I’ve written an opinion piece on the senselessness of consensual politics for The National. It will be out in print this Friday, but the editors at The Review have agreed to put it up a couple of days early on the website, given the timeliness of the subject matter.
The first few paragraphs are below. Finish reading it on The National’s website, and then come on back to comment.
All for None
What’s wrong with Lebanon? Nearly four months after a landmark election handed the western-backed March 14 coalition a victory over the opposition alliance of Hizbollah, Amal and the Free Patriotic Movement, all efforts to form a government have failed. Rather than taking advantage of his coalition’s victory by putting together a cabinet composed exclusively of his own allies, prime minister-designate Saad Hariri has spent weeks coaxing and cajoling the opposition to join him in a national unity government, in which they would wield significant power.
His reasons for doing so are manifold. On the one hand, his coalition no longer commands a clear majority in parliament, due to the recent defection of the mercurial Druze leader Walid Jumblatt. At the same time, there are the wishes of an important regional ally to consider: Saudi Arabia, which is believed to be courting Syrian co-operation in Iraq in exchange for prodding its Lebanese dependants, the March 14 coalition, into a power-sharing arrangement with Hizbollah. Most importantly, Hariri seems determined to avoid a return to the polarisation of the previous parliamentary term, during which the opposition, demanding more power, quit the government and went on to paralyse the country with massive demonstrations, strikes and an 18-month downtown sit-in.
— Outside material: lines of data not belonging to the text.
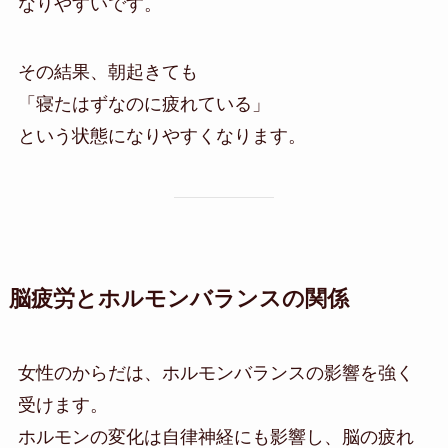
なりやすいです。
その結果、朝起きても
「寝たはずなのに疲れている」
という状態になりやすくなります。
脳疲労とホルモンバランスの関係
女性のからだは、ホルモンバランスの影響を強く
受けます。
ホルモンの変化は自律神経にも影響し、脳の疲れ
The opposition’s objective then, as it is now, was to replace the majority cabinet with a national unity government in which it would have veto power over important legislation. Appealing to the timeworn argument that Lebanon cannot be ruled by simple majorities because of its diverse sectarian make-up, leaders like Hassan Nasrallah and Michel Aoun have insisted on transforming the principle of consensual decision-making from an abstract desideratum into a practical necessity.
While March 14 figures have publicly insisted on upholding their prerogative to form a majority cabinet, they too have quietly accepted the idea of sharing power by virtue of a face-saving compromise, the so-called “15-10-5 formula”. Under this arrangement, March 14 would control half the seats of a 30-member cabinet; the opposition would control 10 seats (one short of the votes required to veto major legislation); and the President, Michel Suleiman, would appoint the last five ministers, with the understanding that one of them would be free to vote with the opposition on major, “life-and-death” issues (such as the matter of Hezbollah’s weapons).
The fact that even the majority parties have been more interested in trying to get the best deal they can under this framework, rather than questioning its legitimacy in the first place, betrays their belief – to paraphrase Churchill – that while consensual democracy may be the worst form of government, it is better than all the others.